Two years later, the Supreme Court overturned a swindling charge in Estes v. Texas because of press coverage of a pretrial hearing with about a dozen cameras covering the whole courtroom. The court noted that the presence of cameras in the trial courtroom changed the atmosphere – the defendant, judge, jury and witnesses become more self-conscious and focus on the cameras staring at them rather than the facts and trial at hand.
The court called the right to a fair trial “the most fundamental of all freedoms” and ruled that proof of just the appearance of prejudice is enough to deem a trial unfair.

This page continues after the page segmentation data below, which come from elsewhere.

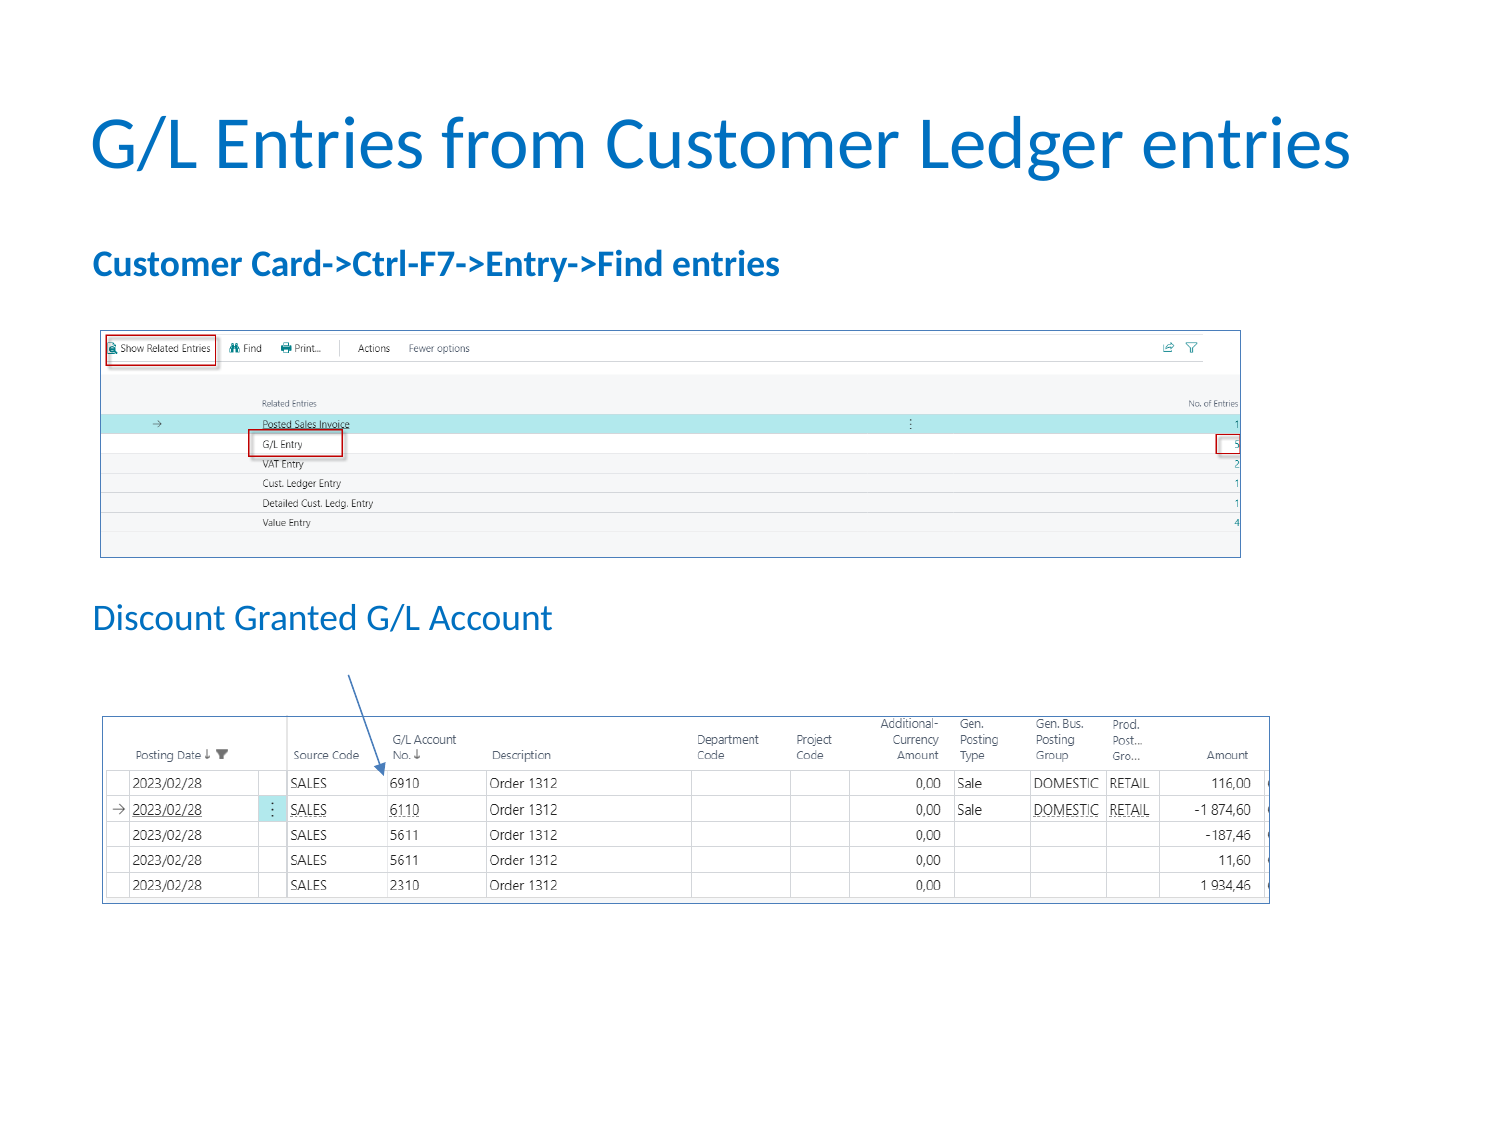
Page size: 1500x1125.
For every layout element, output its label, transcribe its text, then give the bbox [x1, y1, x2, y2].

title G/L Entries from Customer Ledger entries [75, 45, 1425, 233]
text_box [348, 674, 384, 777]
text_box Discount Granted G/L Account [78, 585, 569, 646]
picture [100, 329, 1241, 558]
picture [101, 715, 1271, 904]
text_box Customer Card->Ctrl-F7->Entry->Find entries [78, 231, 796, 292]
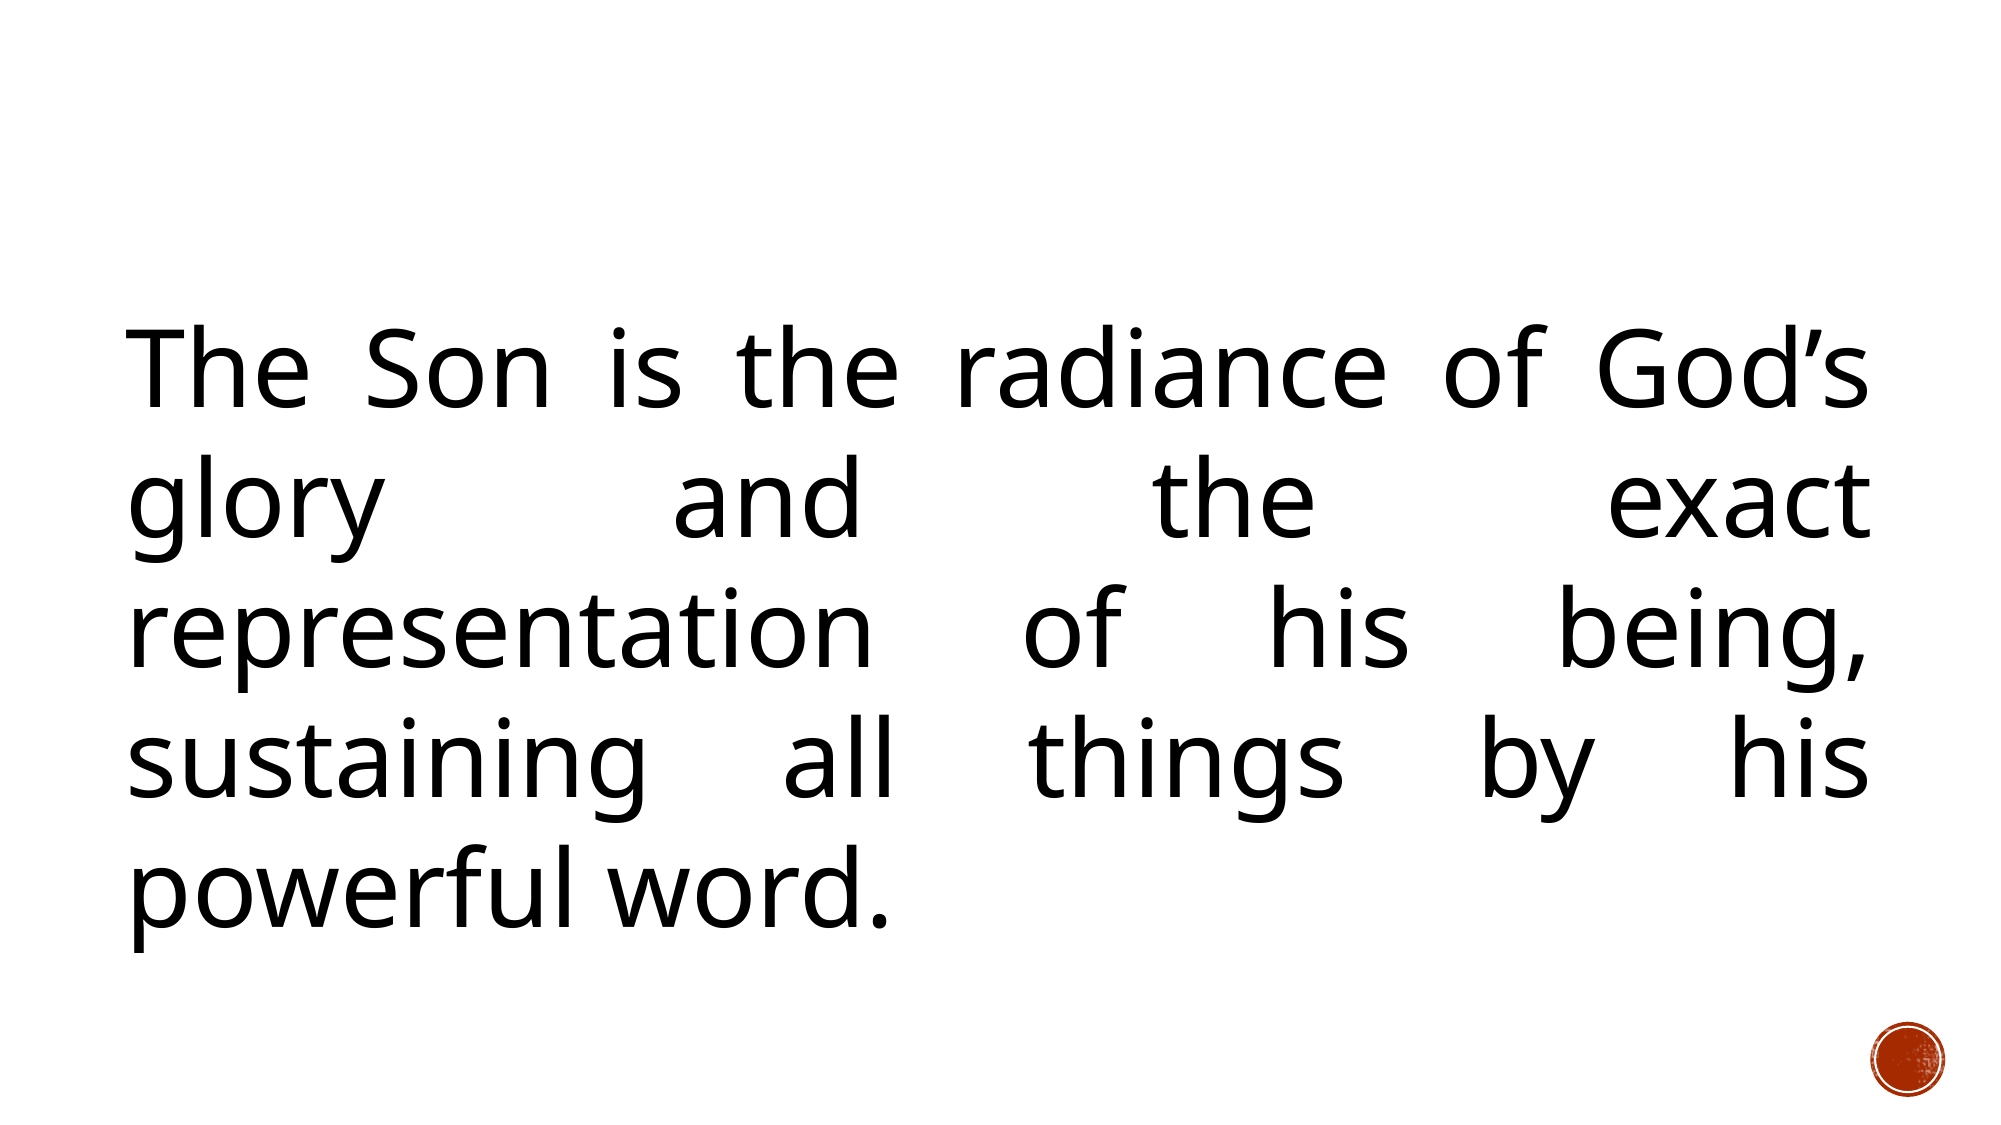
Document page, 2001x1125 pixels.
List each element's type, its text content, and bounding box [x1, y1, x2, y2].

text_box The Son is the radiance of God’s glory and the exact representation of his being, sustaining all things by his powerful word. [110, 292, 1889, 957]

This extended the prior rule of the defendant having to prove prejudice during trial for his appeal to be successful.
Again the court commented on the rapid technological changes the media had faced in the last few years.
“It is said that the ever-advancing techniques of public communication and the adjustment of the public to its presence may bring about a change in the effect of telecasting upon the fairness of criminal trials,” Justice Tom Clark wrote in the majority opinion. “But we are not dealing here with future developments in the field of electronics. Our judgment cannot be rested on the hypothesis of tomorrow but must take the facts as they are presented today. The judgment is therefore reversed.”
In the 1966 case of Sheppard v. Maxwell, the court again threw out a conviction because a defendant had suffered an extremely unfair trial due to media coverage and the faulty discretion of the trial judge. Dr. Sam Sheppard had been convicted in 1954 of murdering his pregnant wife. At trial, the judge was up for reelection in a few weeks and was going to run against the prosecutor of Sheppard’s case.
What followed was a mockery of the trial process: At a public inquest hearing shortly after his arrest, police officers searched Sheppard in front of a huge crowd in a gymnasium, held at that location to account for all the cameras and reporters. Later on, in the tiny courtroom where Sheppard was tried, the trial judge delegated most of the seats to members of the press, saving only the last row of seats for families of the defendant and victim. The trial judge allowed a long table to be put in front of the bar that normally separated formal court proceedings from the spectating public, and from there cameras bowed down on the defendant and the jury.
Accusations of poor character, numerous extramarital affairs and a child with one mistress lined the headlines of nearby newspapers, but the trial judge did not dismiss jurors who admitted to hearing the claims. During deliberations, jurors were allowed to make unmonitored phone calls despite being sequestered.
The Supreme Court ruled 8-1 for Sheppard and noted that the trial judge should have done more to control his courtroom, by sequestering jurors and witnesses and not allowing as many cameras, or indeed any, into the courtroom – or at least not in front of the bar, an unprecedented move.
A half-century later, Sheppard’s son Sam Reese Sheppard failed to convince a jury of his father’s innocence and lost a civil lawsuit based on wrongful imprisonment.
It is cases like these that remind media professionals the possible ramifications of overstepping bounds, sensationalizing cases and not behaving ethically.
Writes Marah Eakin of Ohio University, “[J]ournalists cannot allow themselves to be driven by their gut reaction and popular hunger for gossip – they must think through their decisions and report only what is ethical and just. Cases like the Sheppard trial allow journalists to learn from past mistakes to create a better reputation for the future.”